• **COMPITI DA SVOLGERE**
(1) Trascrivi dal testo su cinema e teatro il passo che va da "In una grande" fino a "uscite di scena.".
(2) Traduci in inglese questa frase del testo su cinema e teatro: "Esistono campi lunghi in cui lo sguardo spazia liberamente, ma in linea di massima durante un film il punto di vista di tutti gli spettatori è il medesimo."

• **TESTO DA LEGGERE**
Per cominciare vi propongo di accompagnarmi in una riflessione volta a dimostrare il seguente assunto: la principale differenza fra il Cinema e il Teatro risiede nel punto di vista dello spettatore.
Su di un palco la vicenda inscenata si srotola in lungo e in largo, ma gli attori agitano gesti plateali attirando l’azione del pubblico su specifiche porzioni di spazio scenico, o su loro stessi.
A volte l’occhio di bue illumina con un preciso fascio di luce un unico essenziale elemento della scena; questo avviene perché durante una rappresentazione teatrale non esiste alcun modo per assicurarsi che tutti gli spettatori guardino costantemente nello stesso punto del palco, anzi: possiamo affermare che a teatro ciascuno osservi dettagli della scenografia o dei costumi in modo del tutto indipendente da ciò che nota il suo vicino di poltroncina.
O certamente non nello stesso ordine o nello stesso istante.
Il punto di vista dello spettatore al cinema è invece molto più indirizzato: uno stacco di montaggio su un dettaglio, un movimento di macchina, uno zoom sono tutti stratagemmi del linguaggio cinematografico con cui il regista dirige l’attenzione di tutti gli spettatori su uno specifico elemento.
Esistono campi lunghi in cui lo sguardo spazia liberamente, ma in linea di massima durante un film il punto di vista di tutti gli spettatori è il medesimo.
[Il trailer ufficiale di Here di Robert Zemeckis, in uscita nelle sale italiane a gennaio 2025]
Non va valutato soltanto il cosa si sta guardando, bensì anche il da che direzione e secondo quale inclinazione.
In una grande sala di teatro gli spettatori delle prime file avranno un’ottima visuale sui costumi di scena, ma sarà pessima sulla profondità del palco, l’opposto del punto di vista degli spettatori nella più alta delle balconate; la rappresentazione è uguale per tutti, ma il punto di vista di ciascuno diverge da tutti gli altri.
Sebbene al cinema ritrovarsi nelle poltroncine laterali della prima fila non sia come stare nel cuore della platea, l’inclinazione scelta dal regista per piazzare la macchina da presa e filmare il set è la stessa per tutti.
Here di Robert Zemeckis muove da questo assunto ed è in grado di mescolare Cinema e teatralità fino alle estreme conseguenze di un unico piano fisso, che inquadra lungo tutto il film l’alternarsi di entrate e uscite di scena.
Quello che fa Zemeckis in questo film è simulare il punto di vista di una telecamera di sorveglianza che non si sposta mai attraverso i millenni e mostrarci ciò che è avvenuto nel tempo davanti al suo statico occhio.
Una camera fissa su di un salotto di una casa in stile coloniale del New Jersey.

• **ELENCO DEI DATI**
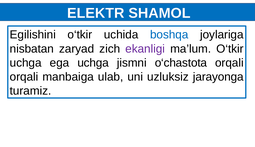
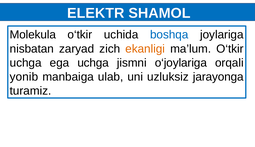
Egilishini: Egilishini -> Molekula
ekanligi colour: purple -> orange
o‘chastota: o‘chastota -> o‘joylariga
orqali at (24, 77): orqali -> yonib
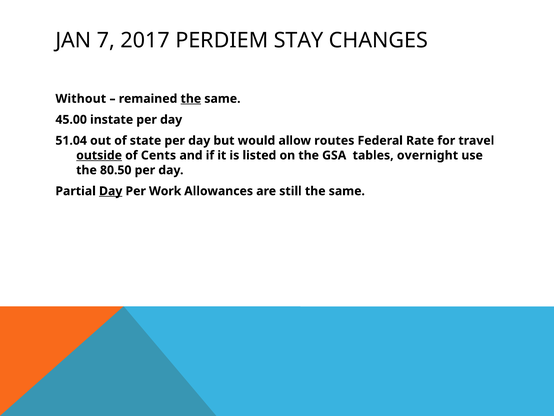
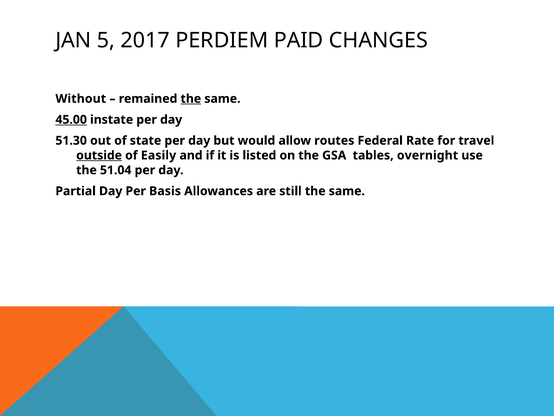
7: 7 -> 5
STAY: STAY -> PAID
45.00 underline: none -> present
51.04: 51.04 -> 51.30
Cents: Cents -> Easily
80.50: 80.50 -> 51.04
Day at (111, 191) underline: present -> none
Work: Work -> Basis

• **SOLUZIONI SVOLTE**
(1)
In una grande sala di teatro gli spettatori delle prime file avranno un’ottima visuale sui costumi di scena, ma sarà pessima sulla profondità del palco, l’opposto del punto di vista degli spettatori nella più alta delle balconate; la rappresentazione è uguale per tutti, ma il punto di vista di ciascuno diverge da tutti gli altri.
Sebbene al cinema ritrovarsi nelle poltroncine laterali della prima fila non sia come stare nel cuore della platea, l’inclinazione scelta dal regista per piazzare la macchina da presa e filmare il set è la stessa per tutti.
Here di Robert Zemeckis muove da questo assunto ed è in grado di mescolare Cinema e teatralità fino alle estreme conseguenze di un unico piano fisso, che inquadra lungo tutto il film l’alternarsi di entrate e uscite di scena.

(2) There are long shots in which the gaze roams freely, but as a rule, during a film, the point of view of all the viewers is the same.